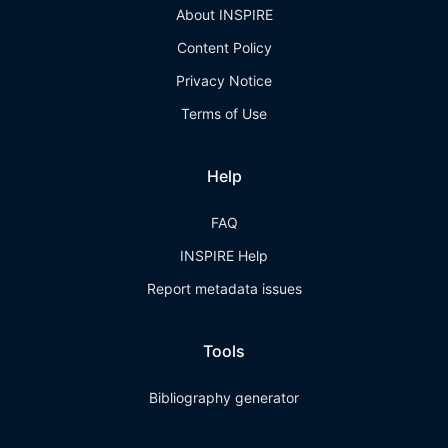
About INSPIRE
Content Policy
Privacy Notice
Terms of Use
Help
FAQ
INSPIRE Help
Report metadata issues
Tools
Bibliography generator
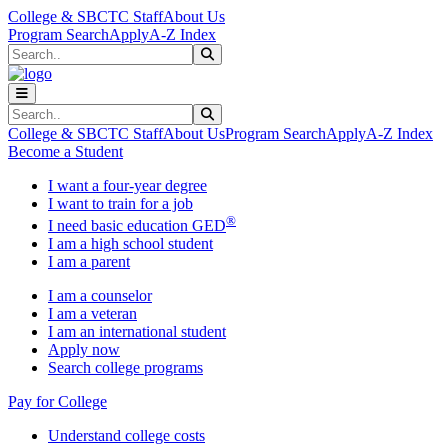
Skip to main content
Skip to main navigation
Skip to footer content
College & SBCTC Staff
About Us
Program Search
Apply
A-Z Index
Search
Submit Search
Search
Submit Search
College & SBCTC Staff
About Us
Program Search
Apply
A-Z Index
Become a Student
I want a four-year degree
I want to train for a job
®
I need basic education GED
I am a high school student
I am a parent
I am a counselor
I am a veteran
I am an international student
Apply now
Search college programs
Pay for College
Understand college costs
--------------------
WHAT THE TASK ASKS:
Set down every line of text from the records above, word for word, and leave out the pictures.

EXPECTED ANSWER:
About INSPIRE
Content Policy
Privacy Notice
Terms of Use
Help
FAQ
INSPIRE Help
Report metadata issues
Tools
Bibliography generator
Skip to main content
Skip to main navigation
Skip to footer content
College & SBCTC Staff
About Us
Program Search
Apply
A-Z Index
Search
Submit Search
Search
Submit Search
College & SBCTC Staff
About Us
Program Search
Apply
A-Z Index
Become a Student
I want a four-year degree
I want to train for a job
®
I need basic education GED
I am a high school student
I am a parent
I am a counselor
I am a veteran
I am an international student
Apply now
Search college programs
Pay for College
Understand college costs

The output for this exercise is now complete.